Fri., January 13, 2012 4:05pm (EST)

Democrats Want Healthcare Exchange
By Jeanne Bonner
Updated: 2 years ago

ATLANTA  —  
Georgia's Republican leadership says it will wait to create a federally-mandated healthcare exchange until after the U.S. Supreme Court rules on Pres. Obama's Affordable Care Act. Democrats held a press conference at the State Capitol to say that's a mistake. They will file a bill setting up the exchange if Republicans don't. (Photo: Jeanne Bonner)
Georgia's Republican leadership says it will wait to create a federally-mandated healthcare exchange until after the U.S. Supreme Court rules on Pres. Obama's Affordable Care Act. Democrats held a press conference at the State Capitol to say that's a mistake. They will file a bill setting up the exchange if Republicans don't. (Photo: Jeanne Bonner)
Georgia Democrats say they will propose a bill creating a healthcare exchange if Republican lawmakers don’t. They also say they’ve filed a brief with the U.S. Supreme Court supporting Pres. Obama’s healthcare reform law.

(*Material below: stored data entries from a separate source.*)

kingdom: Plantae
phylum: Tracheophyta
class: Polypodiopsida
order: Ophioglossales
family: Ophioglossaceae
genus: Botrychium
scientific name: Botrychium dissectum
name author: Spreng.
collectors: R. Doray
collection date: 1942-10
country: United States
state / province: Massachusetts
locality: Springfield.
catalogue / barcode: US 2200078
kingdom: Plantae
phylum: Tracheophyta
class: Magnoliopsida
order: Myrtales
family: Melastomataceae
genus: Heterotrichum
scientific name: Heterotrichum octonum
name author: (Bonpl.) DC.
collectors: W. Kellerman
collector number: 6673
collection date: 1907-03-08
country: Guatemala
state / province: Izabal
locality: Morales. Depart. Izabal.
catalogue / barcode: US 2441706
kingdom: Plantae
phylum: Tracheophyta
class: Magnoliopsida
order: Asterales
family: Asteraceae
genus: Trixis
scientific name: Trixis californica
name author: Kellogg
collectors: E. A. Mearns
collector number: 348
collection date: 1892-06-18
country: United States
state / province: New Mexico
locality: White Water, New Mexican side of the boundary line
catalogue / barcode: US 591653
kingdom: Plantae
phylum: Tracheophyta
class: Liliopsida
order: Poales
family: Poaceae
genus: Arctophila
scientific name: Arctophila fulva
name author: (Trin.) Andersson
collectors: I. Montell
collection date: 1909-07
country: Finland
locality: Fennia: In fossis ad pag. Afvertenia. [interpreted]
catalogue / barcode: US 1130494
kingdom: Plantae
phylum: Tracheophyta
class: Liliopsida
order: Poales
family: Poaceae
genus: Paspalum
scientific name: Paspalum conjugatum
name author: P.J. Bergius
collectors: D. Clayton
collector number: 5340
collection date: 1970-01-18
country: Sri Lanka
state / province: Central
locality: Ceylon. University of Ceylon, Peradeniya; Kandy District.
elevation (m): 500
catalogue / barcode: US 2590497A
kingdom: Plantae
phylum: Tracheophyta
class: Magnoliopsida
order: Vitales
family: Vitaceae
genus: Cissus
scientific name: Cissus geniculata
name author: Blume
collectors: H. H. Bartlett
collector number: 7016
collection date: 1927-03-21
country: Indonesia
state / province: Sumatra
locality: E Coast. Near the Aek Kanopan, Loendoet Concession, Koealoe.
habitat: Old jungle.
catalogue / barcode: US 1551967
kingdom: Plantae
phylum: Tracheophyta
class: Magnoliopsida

Democrats say Republicans need to stop delaying the creation of a healthcare exchange.

The federal Affordable Care Act mandates that each state have a marketplace where residents can buy insurance.

The Supreme Court will hear a challenge to the law in March, and will likely decide if it’s constitutional by June.

At a press conference at the state Capitol, Rep. Pat Gardner of Atlanta says Georgia can’t wait for the High Court’s decision.

“We’ll be at the back of the line in terms of applying for federal funds to help set up the exchange," Gardner said. "We don’t think it will make sense to come back for a special session to pass a bill on a health insurance exchange.”

Governor Nathan Deal, on the other hand, says the state should wait for the court decision.

Brian Robinson is Deal’s spokesman.

“With the Supreme Court on the verge of making a landmark ruling on Obamacare this Spring, the Governor doesn’t want the state moving forward and spending any resources or energy on an issue that may go away in the Spring,” he said Friday.

Georgia was one of the first states to challenge the law’s constitutionality.